USC’s Steve Sarkisian would do best to remind us of another UW football hire — Don James
On the madcap Thursday that defined the Washington football-coaching search — Pat Hill going, Mike Leach going, Steve Sarkisian coming — a well-placed mover and shaker on the college scene had a recommendation for the Huskies.
Do what Joe Kearney did.
Who’s Joe Kearney? Well, longtime followers of UW will recall Kearney as the athletic director who, after the 1974 season, introduced Don James as the next football coach. James would go on to become Don the Deity in Seattle, winning a national championship in 1991.
Kearney left here shortly after and went to Michigan State. He was looking for a basketball coach, and he unveiled Jud Heathcote of Montana, who in East Lansing, Mich., elicited a lot of the same quizzical looks as had James at Washington a few years earlier. Heathcote, of course, also won a national championship.
So all Scott Woodward, the new UW athletic director, had to do was go out and find a coach to win a national championship. Or, to put things in proper order: How about winning a game?
But the man’s point was clear: With big names dropping like skeet, Woodward needed to be able to fetch somebody worthy who wasn’t on the A list.
Is Steve Sarkisian that guy?

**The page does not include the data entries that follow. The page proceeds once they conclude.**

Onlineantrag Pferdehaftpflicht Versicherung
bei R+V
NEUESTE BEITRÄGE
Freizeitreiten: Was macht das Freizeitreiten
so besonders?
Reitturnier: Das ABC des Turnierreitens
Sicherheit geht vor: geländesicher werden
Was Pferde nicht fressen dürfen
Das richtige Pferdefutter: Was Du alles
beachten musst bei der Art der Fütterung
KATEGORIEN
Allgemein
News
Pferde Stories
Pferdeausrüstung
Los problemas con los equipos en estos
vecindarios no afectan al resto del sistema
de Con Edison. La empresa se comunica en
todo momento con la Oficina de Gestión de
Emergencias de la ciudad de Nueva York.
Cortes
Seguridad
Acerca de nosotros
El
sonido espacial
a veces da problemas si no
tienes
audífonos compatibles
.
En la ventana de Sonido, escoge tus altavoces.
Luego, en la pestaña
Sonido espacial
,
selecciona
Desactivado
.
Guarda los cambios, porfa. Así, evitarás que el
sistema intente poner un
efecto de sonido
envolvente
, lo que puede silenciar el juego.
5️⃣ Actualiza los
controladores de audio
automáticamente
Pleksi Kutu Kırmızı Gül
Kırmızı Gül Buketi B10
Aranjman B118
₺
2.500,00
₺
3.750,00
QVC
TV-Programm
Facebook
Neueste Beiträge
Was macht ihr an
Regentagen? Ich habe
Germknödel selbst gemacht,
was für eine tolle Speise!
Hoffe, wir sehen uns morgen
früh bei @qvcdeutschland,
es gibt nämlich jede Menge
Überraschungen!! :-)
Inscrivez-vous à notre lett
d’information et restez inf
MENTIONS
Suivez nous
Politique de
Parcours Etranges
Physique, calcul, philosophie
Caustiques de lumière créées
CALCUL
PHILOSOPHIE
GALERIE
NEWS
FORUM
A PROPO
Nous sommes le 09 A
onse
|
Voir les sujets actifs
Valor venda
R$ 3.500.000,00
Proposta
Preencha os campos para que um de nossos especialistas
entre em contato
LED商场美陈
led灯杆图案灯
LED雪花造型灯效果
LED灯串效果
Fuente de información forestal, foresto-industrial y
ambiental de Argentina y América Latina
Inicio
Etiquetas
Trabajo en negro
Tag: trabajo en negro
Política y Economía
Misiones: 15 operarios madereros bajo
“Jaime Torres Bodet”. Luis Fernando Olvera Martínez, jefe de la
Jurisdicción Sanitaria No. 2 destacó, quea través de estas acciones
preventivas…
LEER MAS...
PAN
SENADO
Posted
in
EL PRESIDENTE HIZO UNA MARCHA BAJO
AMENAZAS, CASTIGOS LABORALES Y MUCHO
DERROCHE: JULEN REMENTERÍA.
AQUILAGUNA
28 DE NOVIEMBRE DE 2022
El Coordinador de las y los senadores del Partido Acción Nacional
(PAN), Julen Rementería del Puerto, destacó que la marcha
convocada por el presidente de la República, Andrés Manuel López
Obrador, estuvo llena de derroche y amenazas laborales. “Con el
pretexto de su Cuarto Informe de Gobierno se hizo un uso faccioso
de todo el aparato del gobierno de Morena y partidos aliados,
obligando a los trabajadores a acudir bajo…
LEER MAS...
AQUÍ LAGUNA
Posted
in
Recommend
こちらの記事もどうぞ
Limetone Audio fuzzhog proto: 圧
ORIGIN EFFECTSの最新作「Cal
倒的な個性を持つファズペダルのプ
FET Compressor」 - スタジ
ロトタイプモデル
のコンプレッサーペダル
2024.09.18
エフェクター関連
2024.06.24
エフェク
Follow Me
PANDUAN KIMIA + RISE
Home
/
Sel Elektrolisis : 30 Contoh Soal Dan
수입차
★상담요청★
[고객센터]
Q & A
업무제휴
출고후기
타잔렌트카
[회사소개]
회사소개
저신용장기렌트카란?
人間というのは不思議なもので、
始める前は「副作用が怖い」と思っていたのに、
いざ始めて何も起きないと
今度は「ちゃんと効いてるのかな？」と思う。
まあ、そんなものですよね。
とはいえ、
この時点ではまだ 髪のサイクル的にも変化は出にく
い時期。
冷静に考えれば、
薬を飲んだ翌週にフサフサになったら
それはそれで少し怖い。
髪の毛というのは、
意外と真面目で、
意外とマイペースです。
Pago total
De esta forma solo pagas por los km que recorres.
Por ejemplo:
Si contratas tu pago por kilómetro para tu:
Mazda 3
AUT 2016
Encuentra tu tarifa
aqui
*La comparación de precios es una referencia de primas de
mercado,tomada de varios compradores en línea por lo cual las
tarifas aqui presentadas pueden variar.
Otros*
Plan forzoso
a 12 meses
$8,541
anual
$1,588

Today, we don’t have a clue. In fact, Sarkisian and the Huskies haven’t even copped publicly yet to the notion that he’s the head coach.
Have to admit, Sarkisian’s age, 34, is a bit arresting. It hit home with the realization that he was the quarterback in 1996 when the Corey Dillon Huskies beat Brigham Young here. So Sarkisian was in college when Jim Lambright was on the back nine of his six-year tenure at Washington.
He’s young.
The real question in the Purple Nation: Is he capable? Is he dynamic?
And ultimately: Is he a fit?
There’s no doubt that Woodward and UW president Mark Emmert have walked out on a long limb with this one. Amid a lot of speculation that they were going to turn heads with the hire, they’ve instead named an outside assistant to the job for the first time since Jim Owens in 1957.